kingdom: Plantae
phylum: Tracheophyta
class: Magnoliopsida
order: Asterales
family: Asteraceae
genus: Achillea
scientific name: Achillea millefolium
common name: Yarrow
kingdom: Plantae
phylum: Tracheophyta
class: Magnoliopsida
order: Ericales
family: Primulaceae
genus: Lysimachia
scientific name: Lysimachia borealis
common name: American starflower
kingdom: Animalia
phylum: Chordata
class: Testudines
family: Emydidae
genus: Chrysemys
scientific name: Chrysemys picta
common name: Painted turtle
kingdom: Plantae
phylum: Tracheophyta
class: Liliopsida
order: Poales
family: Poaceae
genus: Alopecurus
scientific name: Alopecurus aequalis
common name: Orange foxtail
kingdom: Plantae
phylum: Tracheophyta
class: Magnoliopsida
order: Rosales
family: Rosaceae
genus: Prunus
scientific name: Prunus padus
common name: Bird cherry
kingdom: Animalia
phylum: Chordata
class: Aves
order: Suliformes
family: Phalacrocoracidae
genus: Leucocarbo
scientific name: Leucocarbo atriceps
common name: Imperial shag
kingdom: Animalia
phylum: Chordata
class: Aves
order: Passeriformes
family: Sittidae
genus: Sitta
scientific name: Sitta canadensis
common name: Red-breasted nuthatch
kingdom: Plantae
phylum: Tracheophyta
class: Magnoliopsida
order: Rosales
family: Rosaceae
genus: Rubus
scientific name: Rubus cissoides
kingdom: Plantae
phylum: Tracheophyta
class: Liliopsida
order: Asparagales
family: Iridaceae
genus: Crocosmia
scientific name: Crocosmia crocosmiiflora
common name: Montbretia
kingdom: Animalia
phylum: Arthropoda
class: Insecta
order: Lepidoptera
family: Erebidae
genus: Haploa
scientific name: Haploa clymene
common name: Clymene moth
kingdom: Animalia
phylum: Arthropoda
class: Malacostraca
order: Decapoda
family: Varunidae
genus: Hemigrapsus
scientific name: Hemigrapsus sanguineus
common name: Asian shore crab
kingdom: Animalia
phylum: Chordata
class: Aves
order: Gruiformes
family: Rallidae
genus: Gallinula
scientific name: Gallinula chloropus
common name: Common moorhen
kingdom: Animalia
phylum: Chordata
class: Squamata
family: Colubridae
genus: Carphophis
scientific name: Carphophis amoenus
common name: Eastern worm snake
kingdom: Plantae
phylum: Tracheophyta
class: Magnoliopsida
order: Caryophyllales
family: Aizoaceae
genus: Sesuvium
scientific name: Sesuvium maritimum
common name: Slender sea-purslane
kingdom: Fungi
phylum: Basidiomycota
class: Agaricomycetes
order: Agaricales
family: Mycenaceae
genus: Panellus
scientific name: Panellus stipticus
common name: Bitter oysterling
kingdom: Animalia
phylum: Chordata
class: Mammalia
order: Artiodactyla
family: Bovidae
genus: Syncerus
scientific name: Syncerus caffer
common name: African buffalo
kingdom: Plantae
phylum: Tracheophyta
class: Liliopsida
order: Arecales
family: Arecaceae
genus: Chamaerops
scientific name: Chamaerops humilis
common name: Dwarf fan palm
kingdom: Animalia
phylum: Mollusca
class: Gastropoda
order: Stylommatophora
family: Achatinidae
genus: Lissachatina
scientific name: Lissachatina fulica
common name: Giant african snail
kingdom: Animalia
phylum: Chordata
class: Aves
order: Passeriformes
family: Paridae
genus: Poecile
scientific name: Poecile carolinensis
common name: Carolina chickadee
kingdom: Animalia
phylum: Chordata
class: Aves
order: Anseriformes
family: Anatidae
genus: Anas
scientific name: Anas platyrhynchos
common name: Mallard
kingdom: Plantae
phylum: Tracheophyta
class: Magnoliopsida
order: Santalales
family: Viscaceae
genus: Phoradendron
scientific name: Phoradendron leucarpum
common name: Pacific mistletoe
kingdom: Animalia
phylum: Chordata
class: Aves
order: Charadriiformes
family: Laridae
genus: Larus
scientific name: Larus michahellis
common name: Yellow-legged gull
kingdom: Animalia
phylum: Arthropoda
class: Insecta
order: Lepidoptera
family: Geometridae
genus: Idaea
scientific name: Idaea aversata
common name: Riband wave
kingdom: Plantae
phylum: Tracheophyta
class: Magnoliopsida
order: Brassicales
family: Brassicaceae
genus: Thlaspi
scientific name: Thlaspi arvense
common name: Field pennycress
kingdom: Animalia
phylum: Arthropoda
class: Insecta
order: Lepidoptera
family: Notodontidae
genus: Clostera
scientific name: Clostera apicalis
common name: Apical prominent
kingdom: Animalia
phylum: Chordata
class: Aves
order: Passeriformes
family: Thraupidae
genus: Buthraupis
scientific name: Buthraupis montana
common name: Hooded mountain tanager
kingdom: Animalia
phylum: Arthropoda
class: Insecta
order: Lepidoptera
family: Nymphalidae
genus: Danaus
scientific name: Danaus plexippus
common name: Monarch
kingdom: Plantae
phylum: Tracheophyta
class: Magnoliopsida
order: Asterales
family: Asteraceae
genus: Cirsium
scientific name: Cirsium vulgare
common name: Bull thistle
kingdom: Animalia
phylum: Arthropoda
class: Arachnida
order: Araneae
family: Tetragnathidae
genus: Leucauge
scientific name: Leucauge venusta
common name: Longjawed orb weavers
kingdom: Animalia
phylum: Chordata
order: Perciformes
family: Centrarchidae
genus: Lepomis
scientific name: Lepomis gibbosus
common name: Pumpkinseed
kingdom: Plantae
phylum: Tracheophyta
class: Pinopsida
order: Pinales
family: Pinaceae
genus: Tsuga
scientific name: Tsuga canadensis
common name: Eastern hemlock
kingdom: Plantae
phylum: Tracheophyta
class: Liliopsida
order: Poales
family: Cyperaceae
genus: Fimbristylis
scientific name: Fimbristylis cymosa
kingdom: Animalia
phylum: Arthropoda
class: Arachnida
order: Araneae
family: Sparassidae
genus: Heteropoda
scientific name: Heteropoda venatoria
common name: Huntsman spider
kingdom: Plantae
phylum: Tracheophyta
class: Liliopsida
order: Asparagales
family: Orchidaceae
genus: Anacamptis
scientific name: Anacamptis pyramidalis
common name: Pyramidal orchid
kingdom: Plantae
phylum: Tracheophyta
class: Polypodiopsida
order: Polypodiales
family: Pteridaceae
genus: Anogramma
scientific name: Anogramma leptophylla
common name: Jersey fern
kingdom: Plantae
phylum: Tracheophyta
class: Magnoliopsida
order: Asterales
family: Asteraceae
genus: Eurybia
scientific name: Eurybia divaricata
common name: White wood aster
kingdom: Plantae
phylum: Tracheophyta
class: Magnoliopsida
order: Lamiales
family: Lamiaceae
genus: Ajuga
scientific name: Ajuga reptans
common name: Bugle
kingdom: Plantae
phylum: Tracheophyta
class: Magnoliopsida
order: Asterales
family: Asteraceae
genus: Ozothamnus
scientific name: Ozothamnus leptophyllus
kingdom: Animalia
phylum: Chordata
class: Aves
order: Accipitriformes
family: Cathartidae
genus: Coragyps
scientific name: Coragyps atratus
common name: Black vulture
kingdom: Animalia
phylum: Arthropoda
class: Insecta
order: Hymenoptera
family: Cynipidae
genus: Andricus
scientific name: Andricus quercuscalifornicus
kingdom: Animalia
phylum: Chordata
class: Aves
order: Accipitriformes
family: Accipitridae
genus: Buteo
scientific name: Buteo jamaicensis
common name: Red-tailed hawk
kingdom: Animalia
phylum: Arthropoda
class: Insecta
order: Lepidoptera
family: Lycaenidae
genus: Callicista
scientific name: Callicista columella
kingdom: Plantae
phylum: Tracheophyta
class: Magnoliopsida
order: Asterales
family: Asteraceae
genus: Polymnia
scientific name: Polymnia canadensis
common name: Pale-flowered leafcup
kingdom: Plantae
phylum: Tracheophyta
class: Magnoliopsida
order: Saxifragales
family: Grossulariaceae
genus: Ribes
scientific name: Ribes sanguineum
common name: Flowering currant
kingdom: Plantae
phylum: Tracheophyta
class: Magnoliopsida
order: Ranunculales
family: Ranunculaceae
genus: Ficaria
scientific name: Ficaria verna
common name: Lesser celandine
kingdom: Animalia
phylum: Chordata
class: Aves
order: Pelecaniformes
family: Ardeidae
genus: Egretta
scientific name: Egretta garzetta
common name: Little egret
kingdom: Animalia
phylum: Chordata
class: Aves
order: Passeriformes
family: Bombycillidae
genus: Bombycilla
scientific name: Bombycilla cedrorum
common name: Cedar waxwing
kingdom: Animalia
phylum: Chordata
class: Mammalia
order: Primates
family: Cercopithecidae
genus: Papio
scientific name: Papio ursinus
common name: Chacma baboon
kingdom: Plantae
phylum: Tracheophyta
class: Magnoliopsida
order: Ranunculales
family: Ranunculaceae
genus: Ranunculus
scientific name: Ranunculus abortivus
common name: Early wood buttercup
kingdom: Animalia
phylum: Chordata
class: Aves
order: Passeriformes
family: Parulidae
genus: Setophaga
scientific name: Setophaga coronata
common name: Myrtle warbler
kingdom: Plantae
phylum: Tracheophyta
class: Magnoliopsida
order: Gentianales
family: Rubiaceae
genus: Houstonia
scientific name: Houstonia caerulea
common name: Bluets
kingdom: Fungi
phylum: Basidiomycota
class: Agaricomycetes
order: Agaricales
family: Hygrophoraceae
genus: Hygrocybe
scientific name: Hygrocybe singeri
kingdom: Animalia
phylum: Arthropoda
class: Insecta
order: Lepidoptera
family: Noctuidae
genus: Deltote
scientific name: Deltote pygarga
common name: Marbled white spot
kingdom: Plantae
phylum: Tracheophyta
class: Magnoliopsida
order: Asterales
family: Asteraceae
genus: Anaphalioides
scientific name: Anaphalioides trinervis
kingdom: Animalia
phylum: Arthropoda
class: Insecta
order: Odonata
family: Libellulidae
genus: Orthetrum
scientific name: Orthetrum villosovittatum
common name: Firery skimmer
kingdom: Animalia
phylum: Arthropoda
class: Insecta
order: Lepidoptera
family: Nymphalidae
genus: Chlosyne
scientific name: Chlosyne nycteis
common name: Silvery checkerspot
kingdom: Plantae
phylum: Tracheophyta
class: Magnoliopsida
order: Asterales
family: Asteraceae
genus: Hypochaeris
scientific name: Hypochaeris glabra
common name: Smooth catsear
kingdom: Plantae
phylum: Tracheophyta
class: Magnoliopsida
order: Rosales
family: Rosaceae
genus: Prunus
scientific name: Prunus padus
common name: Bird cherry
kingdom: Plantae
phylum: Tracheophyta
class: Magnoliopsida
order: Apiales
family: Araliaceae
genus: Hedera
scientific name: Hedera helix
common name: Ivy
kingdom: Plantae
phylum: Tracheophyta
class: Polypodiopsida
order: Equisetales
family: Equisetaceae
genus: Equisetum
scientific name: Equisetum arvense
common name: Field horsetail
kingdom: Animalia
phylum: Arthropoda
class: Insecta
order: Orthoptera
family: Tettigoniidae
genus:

+++++

◆ **Task directions**:
Can you copy out, unchanged, every line from the first line of the material through the line containing "common name: American starflower", with both of those lines included?

◆ **Response for this exercise**:
kingdom: Plantae
phylum: Tracheophyta
class: Magnoliopsida
order: Asterales
family: Asteraceae
genus: Achillea
scientific name: Achillea millefolium
common name: Yarrow
kingdom: Plantae
phylum: Tracheophyta
class: Magnoliopsida
order: Ericales
family: Primulaceae
genus: Lysimachia
scientific name: Lysimachia borealis
common name: American starflower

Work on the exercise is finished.